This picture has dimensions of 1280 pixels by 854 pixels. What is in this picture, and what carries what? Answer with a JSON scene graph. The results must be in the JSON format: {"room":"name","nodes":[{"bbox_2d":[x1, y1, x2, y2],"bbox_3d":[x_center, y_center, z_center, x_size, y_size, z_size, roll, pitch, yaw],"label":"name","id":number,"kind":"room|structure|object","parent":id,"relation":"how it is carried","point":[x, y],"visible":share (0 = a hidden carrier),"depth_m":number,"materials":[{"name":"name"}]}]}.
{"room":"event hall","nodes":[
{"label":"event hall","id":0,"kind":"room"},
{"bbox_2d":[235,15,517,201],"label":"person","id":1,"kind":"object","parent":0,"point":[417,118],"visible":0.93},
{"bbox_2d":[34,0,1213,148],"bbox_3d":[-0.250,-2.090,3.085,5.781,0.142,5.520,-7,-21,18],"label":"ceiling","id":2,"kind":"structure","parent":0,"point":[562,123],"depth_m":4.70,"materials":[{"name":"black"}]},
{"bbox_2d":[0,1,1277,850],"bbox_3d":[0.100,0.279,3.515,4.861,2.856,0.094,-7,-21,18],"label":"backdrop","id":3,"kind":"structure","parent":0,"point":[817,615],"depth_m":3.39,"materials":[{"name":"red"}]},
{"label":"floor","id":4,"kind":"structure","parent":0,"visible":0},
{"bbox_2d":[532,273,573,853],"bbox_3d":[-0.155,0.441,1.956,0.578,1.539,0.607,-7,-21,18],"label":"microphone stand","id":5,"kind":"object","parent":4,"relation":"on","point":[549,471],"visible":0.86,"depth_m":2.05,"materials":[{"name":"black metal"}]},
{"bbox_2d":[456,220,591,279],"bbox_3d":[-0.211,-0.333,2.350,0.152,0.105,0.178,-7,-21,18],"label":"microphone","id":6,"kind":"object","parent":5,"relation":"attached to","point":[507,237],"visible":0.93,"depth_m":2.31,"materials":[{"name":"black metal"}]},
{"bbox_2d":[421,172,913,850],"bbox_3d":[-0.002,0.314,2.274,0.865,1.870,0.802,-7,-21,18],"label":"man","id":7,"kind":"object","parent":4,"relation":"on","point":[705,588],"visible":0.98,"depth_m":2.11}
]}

- Directions -
Print the records again in full, exactly as they appear above.

- Exercise result -
This picture has dimensions of 1280 pixels by 854 pixels. What is in this picture, and what carries what? Answer with a JSON scene graph. The results must be in the JSON format: {"room":"name","nodes":[{"bbox_2d":[x1, y1, x2, y2],"bbox_3d":[x_center, y_center, z_center, x_size, y_size, z_size, roll, pitch, yaw],"label":"name","id":number,"kind":"room|structure|object","parent":id,"relation":"how it is carried","point":[x, y],"visible":share (0 = a hidden carrier),"depth_m":number,"materials":[{"name":"name"}]}]}.
{"room":"event hall","nodes":[
{"label":"event hall","id":0,"kind":"room"},
{"bbox_2d":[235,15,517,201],"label":"person","id":1,"kind":"object","parent":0,"point":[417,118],"visible":0.93},
{"bbox_2d":[34,0,1213,148],"bbox_3d":[-0.250,-2.090,3.085,5.781,0.142,5.520,-7,-21,18],"label":"ceiling","id":2,"kind":"structure","parent":0,"point":[562,123],"depth_m":4.70,"materials":[{"name":"black"}]},
{"bbox_2d":[0,1,1277,850],"bbox_3d":[0.100,0.279,3.515,4.861,2.856,0.094,-7,-21,18],"label":"backdrop","id":3,"kind":"structure","parent":0,"point":[817,615],"depth_m":3.39,"materials":[{"name":"red"}]},
{"label":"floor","id":4,"kind":"structure","parent":0,"visible":0},
{"bbox_2d":[532,273,573,853],"bbox_3d":[-0.155,0.441,1.956,0.578,1.539,0.607,-7,-21,18],"label":"microphone stand","id":5,"kind":"object","parent":4,"relation":"on","point":[549,471],"visible":0.86,"depth_m":2.05,"materials":[{"name":"black metal"}]},
{"bbox_2d":[456,220,591,279],"bbox_3d":[-0.211,-0.333,2.350,0.152,0.105,0.178,-7,-21,18],"label":"microphone","id":6,"kind":"object","parent":5,"relation":"attached to","point":[507,237],"visible":0.93,"depth_m":2.31,"materials":[{"name":"black metal"}]},
{"bbox_2d":[421,172,913,850],"bbox_3d":[-0.002,0.314,2.274,0.865,1.870,0.802,-7,-21,18],"label":"man","id":7,"kind":"object","parent":4,"relation":"on","point":[705,588],"visible":0.98,"depth_m":2.11}
]}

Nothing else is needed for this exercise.